当時読んだときのワクワク感というか感動が少なかったのが残念。
年齢や経験を重ねるというのは得るものも多く、また失うことも多いのだと思わされる瞬間です。
さて、本書は1925年に発表された作品。
1920年代というのは、戦後の技術革新と消費拡大による
「永遠の繁栄」を享受していた時代ですが、
同時に両大戦に挟まれた「失われた世代」の時代と言われていて、
この小説の舞台では、1929年の大恐慌の足音が聞こえてくる前の、
儚い夢のような一瞬が描かれています。
中西部の名家、キャラウェイ家に生まれたニックは、
少しの憧れと中西部でのしがらみを半ば逃れる形で東部にやってくる。
たまたま見つけた住処は、ニューヨーク郊外のロングアイランドにある
ウェスト・エッグという場所に位置していた。
上流階級の人々が住むイースト・エッグをちょうど岸向かいに臨む、”地味な方”で、
彼の新しい家は巨大な邸宅に挟まれるようにして佇んでいた。
そのうちのひとつ、立派な邸宅を構えてるジェイ・ギャツビーは謎に満ちた男で、
毎晩のように催されるパーティーにはあらゆる人が訪れていた。
しかし彼の素性を知るものは居ず、
皆は「人を殺したことがある」、「戦時中ドイツのスパイだった」、「酒の密売をやっている」
・・・などとまことしやかに噂するのだった。
ぼくがはじめてギャツビーの家へ出かけた夜、
ぼくも含めてほんとうに招待を受けてきた客はごわずかしかいなかったはずだ。
人々は招待されるのではない-彼らのほうから出かけて行くのだ。
ロング・アイランドまで運んでくれる車に乗り込み、
ともかくギャツビーの邸の入り口で降りる。
ここまでくれば、だれかギャツビーを知っている人間が招じ入れてくれる。
後は遊園地の行動原則にしたがって振舞うだけだ。
ときには来てから帰るまでに一度もギャツビーその人に会わぬこともある。
パーティーが好きでやってくるその単純素朴な心、それが唯一の入場券なのだ。
しかし実際に会ったギャツビーは、31か2そこそこの好青年で、
たしかにそれが返って「なぜこんな豪華な暮らしができるのか?」
といった数々の疑問を人々に持たせる原因でもあった。
そんなギャツビーにどこか胡散臭さを感じていたニックの気持ちが変わり始めるのは、
ニックの従妹であるディジーを、お茶に誘ってくれないかと頼まれたときからだった。
豪華絢爛な彼の生活の全てはかつて激しい恋をしたディジーを見つけるためで、
その思いだけが下層社会から上流社会へと彼を突き動かす全てだったのだ。
ディジーは今も昔も社交界の華として輝いていたが、
既にトムという夫と、娘が居ることが昔と違っていた。
しかしトムには愛人がおり、夫婦仲は冷め切っていたのだった。
そこでギャッツビーとディジーは出会い、再び恋に落ちるのだが、
その再会により、燦然と輝いていた2人の青春は、
悲しい終焉へと向かっていくのだった・・・。
夢の中に生きる男と、現実を生きている女。
会えなかった5年間を全て無かったことにして欲しいと願う男と、それを捨てられない女。

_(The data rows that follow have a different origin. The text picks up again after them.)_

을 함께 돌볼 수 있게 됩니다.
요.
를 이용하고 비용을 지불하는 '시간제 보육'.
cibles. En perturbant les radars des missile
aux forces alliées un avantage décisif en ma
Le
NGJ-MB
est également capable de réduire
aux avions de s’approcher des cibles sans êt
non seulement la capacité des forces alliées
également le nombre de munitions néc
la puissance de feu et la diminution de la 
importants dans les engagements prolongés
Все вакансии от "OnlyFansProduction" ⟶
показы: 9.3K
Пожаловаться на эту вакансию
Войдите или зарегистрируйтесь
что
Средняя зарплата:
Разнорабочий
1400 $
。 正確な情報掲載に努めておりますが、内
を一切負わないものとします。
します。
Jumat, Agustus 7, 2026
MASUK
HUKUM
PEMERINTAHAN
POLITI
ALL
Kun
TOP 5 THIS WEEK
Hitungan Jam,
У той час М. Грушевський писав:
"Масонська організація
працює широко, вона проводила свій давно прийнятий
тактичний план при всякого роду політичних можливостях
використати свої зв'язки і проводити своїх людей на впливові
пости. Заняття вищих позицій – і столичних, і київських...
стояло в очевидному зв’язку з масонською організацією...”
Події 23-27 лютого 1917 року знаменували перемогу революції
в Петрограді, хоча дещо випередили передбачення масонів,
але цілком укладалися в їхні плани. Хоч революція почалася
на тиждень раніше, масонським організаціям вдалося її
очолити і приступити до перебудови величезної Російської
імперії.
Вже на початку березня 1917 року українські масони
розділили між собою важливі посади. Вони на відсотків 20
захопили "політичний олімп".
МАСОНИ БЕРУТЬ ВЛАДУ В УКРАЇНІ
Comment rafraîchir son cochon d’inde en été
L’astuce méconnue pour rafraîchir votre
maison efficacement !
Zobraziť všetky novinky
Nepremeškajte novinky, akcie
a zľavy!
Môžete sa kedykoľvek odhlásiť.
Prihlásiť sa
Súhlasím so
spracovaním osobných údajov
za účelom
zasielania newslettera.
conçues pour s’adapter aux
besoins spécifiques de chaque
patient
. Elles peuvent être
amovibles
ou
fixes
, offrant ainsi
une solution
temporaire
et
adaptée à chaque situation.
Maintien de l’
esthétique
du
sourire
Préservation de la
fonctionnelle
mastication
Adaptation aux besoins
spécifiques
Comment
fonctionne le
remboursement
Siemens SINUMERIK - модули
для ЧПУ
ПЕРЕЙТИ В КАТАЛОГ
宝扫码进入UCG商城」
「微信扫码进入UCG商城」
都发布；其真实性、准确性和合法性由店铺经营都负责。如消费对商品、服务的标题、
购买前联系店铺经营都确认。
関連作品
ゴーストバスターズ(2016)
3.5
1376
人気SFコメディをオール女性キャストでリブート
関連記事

ギャッツビーの要求は無謀だったのか?ニックは冒頭でこう回顧している。
しかし、この敏感性は、「創造的気質」とえらそうな名称で呼ばれる
あのよわよわしい感じやすさとは無縁のものだった―
それは希望を見いだす非凡な才能であり、
ぼくが他の人の中にはこれまで見たことがなく、
これからも二度と見いだせそうにないような浪漫的信条だった。
そうだ―最後になってみれば、ギャッツビーにはなんの問題もなかったのだ。
むしろ、ギャツビーを食いものにしていたもの、
航跡に浮かぶ汚い塵芥のように
ギャツビーの夢の後に随いていたものに眼を奪われて、
ぼくは、人間の悲しみや喜びが、あるいは実らずに潰え、
あるいははかなく息絶える姿に対する関心を阻まれていたのだ。
この作品は何度も映画化されていますが、
豪華絢爛な様子が先走ったメロドラマ色の強いものになっています。
ということで、この作品を知るには、原作を読まれることをオススメします!
しかしあれだね、何時の世も男は勝手ですな。何度かおイタしたけど、
いつでも最後はディジーのところに帰る!愛しているのはディジーだけだっ!
と言いつつディジーのおイタは絶対に許さん!とご立腹のトム。こらっ、という感じですが。
まあそんなことも含め、また5年後くらいに読んでみると
違う感動がありそうな予感。だから本は面白いんですよね。